Também caiu a ficha de que sem educação não há futuro, e de que, por isso, 13 anos depois de criada, a Bolsa Família continua necessária, sem abolir sua necessidade.
Caiu a ficha de que em 20 anos de governos socialdemocratas e dez anos do PT, no poder, ampliamos o consumo privado, mas mantivemos a mesma tragédia nos serviços sociais, nos hospitais públicos e nas escolas públicas.
Caiu a ficha de que o aumento no número de automóveis em nada melhora o transporte, ao contrário, piora o tempo de deslocamento e endividamento das famílias.
Caiu a ficha de que o PIB não está crescendo e se crescesse não melhoraria o bem-estar e a qualidade de vida.
Caiu a ficha de que, no lugar de metrópoles que nos orgulhem, temos “monstrópoles” que nos assustam.
Caiu a ficha do repetido sentimento de que a corrupção não apenas é endêmica, ela é aceita; os corruptos, quando identificados, não são julgados e, se julgados, não são presos e, se presos não devolvem o roubo.
E de que os políticos no poder desprezam as repetidas manifestações de vontade popular.

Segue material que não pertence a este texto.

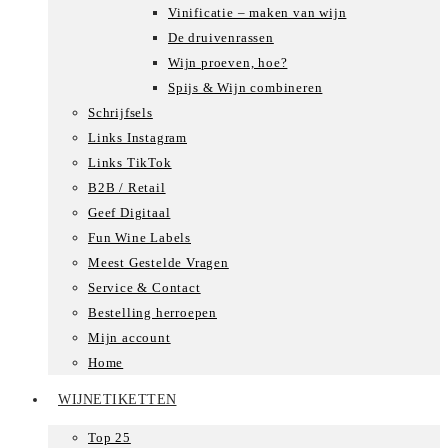
Vinificatie – maken van wijn
De druivenrassen
Wijn proeven, hoe?
Spijs & Wijn combineren
Schrijfsels
Links Instagram
Links TikTok
B2B / Retail
Geef Digitaal
Fun Wine Labels
Meest Gestelde Vragen
Service & Contact
Bestelling herroepen
Mijn account
Home
WIJNETIKETTEN
Top 25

Caiu ficha de que o povo paga a construção de estádios, mas não pode assistir aos jogos. E de que a Copa não vai trazer benefícios na infraestrutura urbana das cidades-sede, como foi prometido.
Aos que viajam ao exterior, caiu a ficha da péssima qualidade de nossas estradas, aeroportos e transporte público.
Caiu a ficha de que somos um país em guerra civil, onde 100 mil pessoas morrem por ano em assassinato direto ou indireto no trânsito.
Caiu a ficha também de que as mobilizações não precisam mais de partidos que organizem, de jornais que anunciem, de carros de som que conduzam, porque o povo tem o poder des se autoconvocar por meio das mídias sociais.
A praça hoje é do tamanho da rede de internet. E é possível sair das ruas sem parar as manifestações e voltar a marchar a qualquer momento.
Na prática, caiu a ficha de que é fácil fazer guerrilha-cibernética: cada pessoa é capaz de mobilizar milhares de outras de um dia para o outro em qualquer cidade do país.
Mas entre os dirigentes nacionais, ainda não caiu a ficha de que mais de dois milhões de pessoas nas ruas não se contentam com menos do que uma revolução.
Mais de dois milhões não param por apenas 20 centavos nas passagens deônibus. Eles já ouvem as ruas, mas ainda não entendem o idioma da indignação.
Nem caiu a ficha de que só manifestações não bastam.
É preciso fazer uma revolução na estrutura, nos métodos e nas organizações da política no Brasil: definir como eleger os políticos, como eles agirão, como fiscalizá-los e puni-los.